■ ENUNCIADO DA TAREFA: Dê continuidade ao texto sobre a solidariedade em Paneloux, Rieux e Tarrou, começando logo após a última frase apresentada.

A solidariedade também é encarnada no padre Paneloux. Ele, inicialmente, acreditava que a peste havia sido enviada por Deus para o castigo dos pecadores. Quando ocorre a morte, sob intenso sofrimento, do pequeno filho do juiz Othon, se dará o momento da ruptura do padre com o tradicionalismo da aceitação e da submissão. Paneloux diz a Rieux: “Isto é revoltante, mas talvez devamos amar o que não conseguimos compreender”. Retruca-lhe Rieux: “Eu vou recusar até a morte esta criação divina em que as crianças são torturadas”, numa reprodução do diálogo sobre a revolta, entre Aliosha e Ivan Karamazov.
Tarrou é um estrangeiro em Oran, um artista revoltado que atua lado a lado com Rieux criando brigadas sanitárias; ele deseja trabalhar pelo próximo como “um santo”, mas um santo sem Deus, sem a fé. “Já que a ordem do mundo é regulada pela morte, talvez convenha a Deus que não acreditemos nele e que lutemos com todas as forças contra a morte, sem erguer os olhos para os céus, onde ele se cala”.

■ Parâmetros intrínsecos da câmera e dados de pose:
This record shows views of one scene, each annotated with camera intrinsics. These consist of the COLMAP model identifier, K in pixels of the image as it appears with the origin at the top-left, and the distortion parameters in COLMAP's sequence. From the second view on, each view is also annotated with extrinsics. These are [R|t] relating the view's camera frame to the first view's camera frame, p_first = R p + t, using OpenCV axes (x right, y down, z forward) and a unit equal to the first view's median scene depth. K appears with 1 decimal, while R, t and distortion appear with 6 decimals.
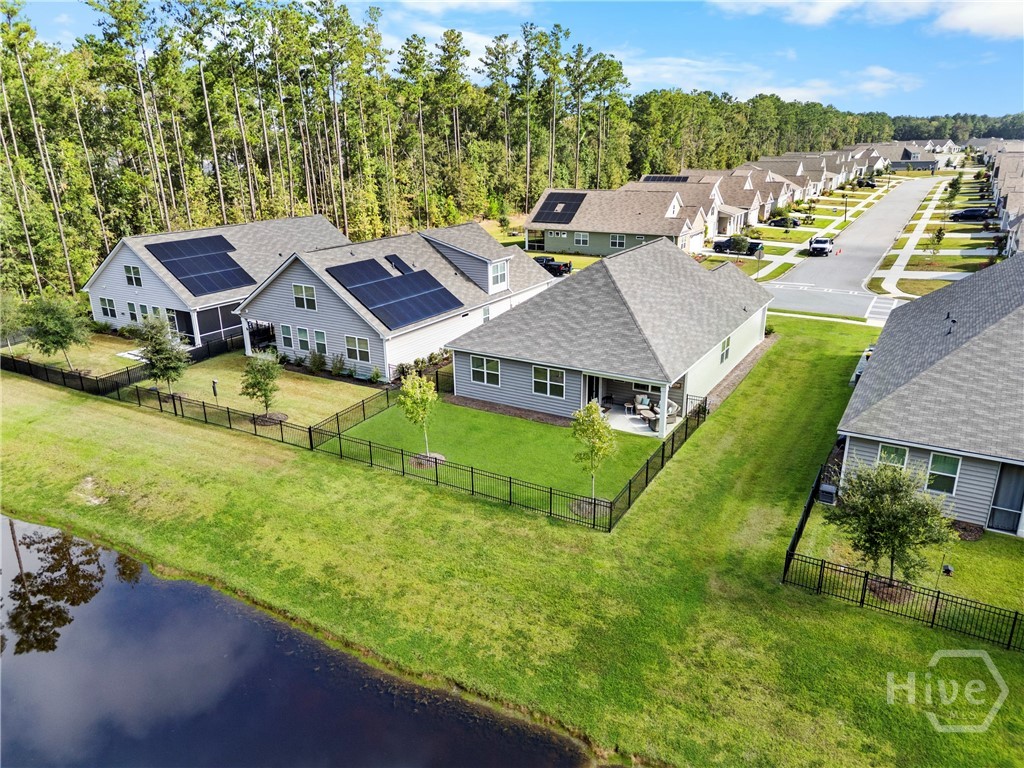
lens RADIAL K [[714.6, 0, 510.9], [0, 714.6, 389.6], [0, 0, 1]] dist [0.074759, -0.073249]
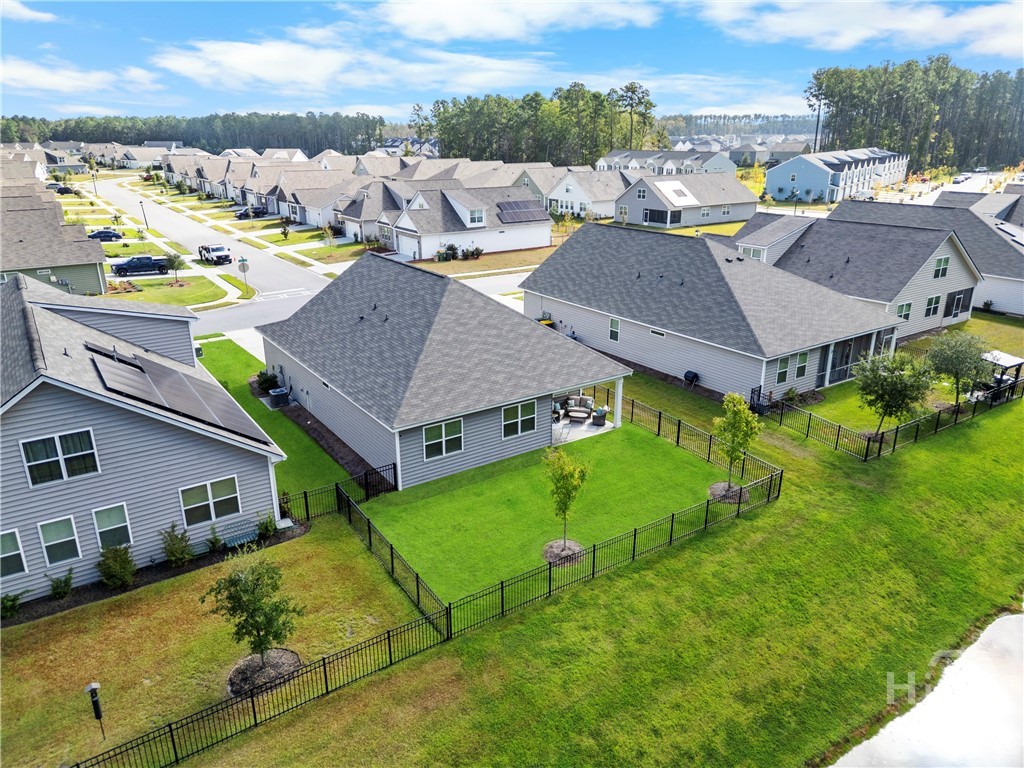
lens RADIAL K [[714.6, 0, 510.9], [0, 714.6, 389.6], [0, 0, 1]] dist [0.074759, -0.073249]
pose [[0.419713, -0.295265, 0.858289, -0.663846], [0.298444, 0.937924, 0.176718, -0.194542], [-0.857189, 0.181981, 0.481779, 0.560550]]
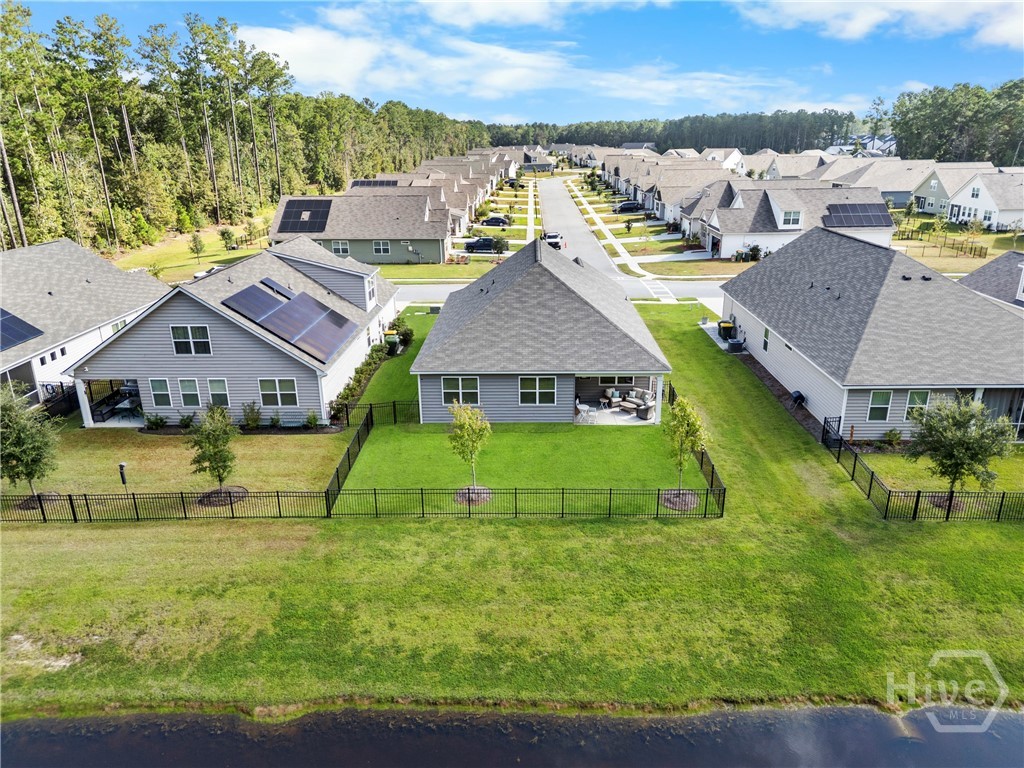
lens RADIAL K [[714.6, 0, 510.9], [0, 714.6, 389.6], [0, 0, 1]] dist [0.074759, -0.073249]
pose [[0.870660, -0.163156, 0.464038, -0.416008], [0.165623, 0.985540, 0.035765, -0.051045], [-0.463163, 0.045716, 0.885093, 0.146516]]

■ SAÍDA DA TAREFA:
Em determinado momento, Tarrou confessa a Rieux que a epidemia não lhe ensinava nada. “Sei de ciência certa que cada um traz dentro de si a peste, porque ninguém no mundo está isento dela”. “O que é natural é o micróbio. O resto, saúde, integridade, a pureza, é um efeito da vontade. É bem cansativo ser-se empestado, mas é ainda mais cansativo não se querer sê-lo… pois, é necessário, tanto quanto possível, permanecermos fora do flagelo”. “Eu me coloco no lado das vítimas em todas as ocasiões, apenas para limitar os prejuízos. Por meio das vítimas que auxilio, posso procurar a paz”.
“A Peste” é um livro humanista feito por quem se recusa a aceitar a injustiça do Universo. No silêncio eterno dos espaços infinitos ouvem-se somente os gritos das vítimas. Os homens devem permanecer uns ao lado dos outros quer por egoísmo, quer por santidade, mas tomando consciência dos sentimentos essenciais de amor, amizade, solidariedade.
Uma solidariedade que se traça como uma ponte entre moribundos e condenados. A mesma solidariedade que une os homens em perigo e que se desfaz como bruma em tempos de paz.
Chega um ponto em que a epidemia regride, a cidade começa a se recuperar, o isolamento é levantado e tudo se esquece.
Os ratos voltam a surgir vivos e espertos. “Pode-se dizer que, a partir do momento em que a mais ínfima esperança se tornou possível para a população, o reinado efetivo da peste havia terminado”. Entretanto, “todos os cidadãos estavam de acordo em pensar que as comodidades da vida passada não voltariam e que era mais fácil destruir que reconstruir”.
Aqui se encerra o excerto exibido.